Researchers identify enzyme that could be targeted to help body tackle LDL’s
Scientists from the University of Leicester and the University of California Los Angeles (UCLA) have announced a major advance towards developing drugs to tackle dangerous, or ‘bad’, cholesterol in the body.
Prof. John Schwabe
University of Leicester
Prof. of Structural Biology
They have filed two patents for developing targeted drugs that would act as a catalyst for lowering levels of ‘bad’ cholesterol. Two research papers published by the academics enhance the understanding of the regulation of low density lipoprotein (LDL) or “bad” cholesterol.
LDL, the so called ‘bad’ cholesterol, is often linked to medical problems like heart disease, stroke and clogged arteries.
In the body, cells in the liver produce an LDL receptor that binds LDL and removes it from the blood, thereby lowering cholesterol levels.

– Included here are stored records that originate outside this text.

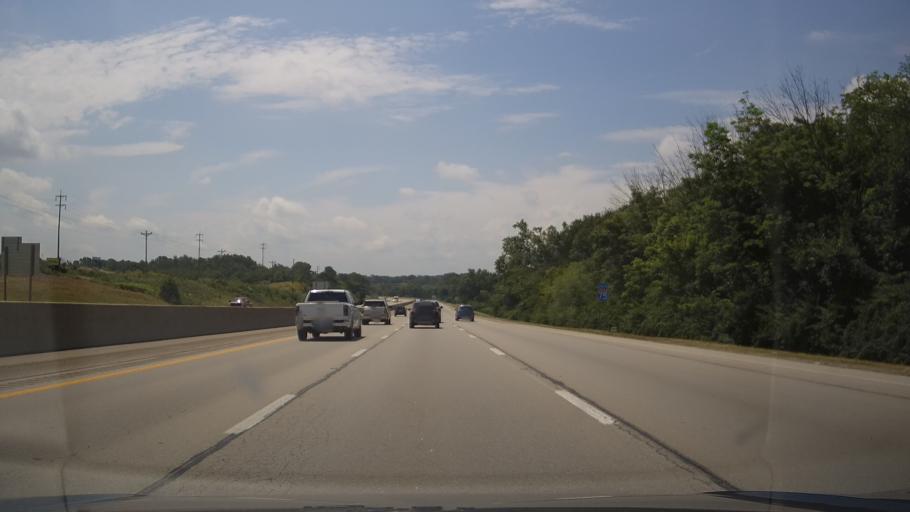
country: US
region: Kentucky
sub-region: Boone County
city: Walton
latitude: 38.8538
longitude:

The scientists have characterised an enzyme called IDOL that plays a key role in regulating the amount of LDL receptor available to bind with ‘bad’ cholesterol. Therefore targeting the enzyme with drugs could increase the levels of LDL receptors present, thus lowering circulating cholesterol in humans.
Professor John Schwabe, Head of Biochemistry at the University of Leicester, said: “Development of a drug that interferes with IDOL’s activity could help lower levels of LDL. Our research has greatly enhanced our understanding of this important process.”
Prof John Schwabe, Dr Ben Goult and Dr Louise Fairall at the University of Leicester in collaboration with the University of California Los Angeles (UCLA) published their research in the top research journals: Genes & Development and the Proceedings of the National Academy of Science (PNAS). The research was funded by The Wellcome Trust, the NIH and the Howard Hughes Medical Institute.
The study published in Genes & Development announced the first atomic structural information on IDOL and identified the E2 ligase, UBE2D that works with IDOL to degrade the LDL receptor.
In the second research article published in PNAS, the team elucidated the molecular basis for the stringent specificity of IDOL for the LDL receptor.
Professor Schwabe added: “Remarkably, IDOL only targets three proteins for degradation (all lipoprotein receptors) and this research paper greatly enhances our understanding of this specificity and identifies key residues involved in mediating this interaction.”
“A potential future drug that targets IDOL could be prescribed in conjunction with statin drugs, which also cut cholesterol levels by increasing production of the LDL receptor and these two studies make considerable headway towards this.”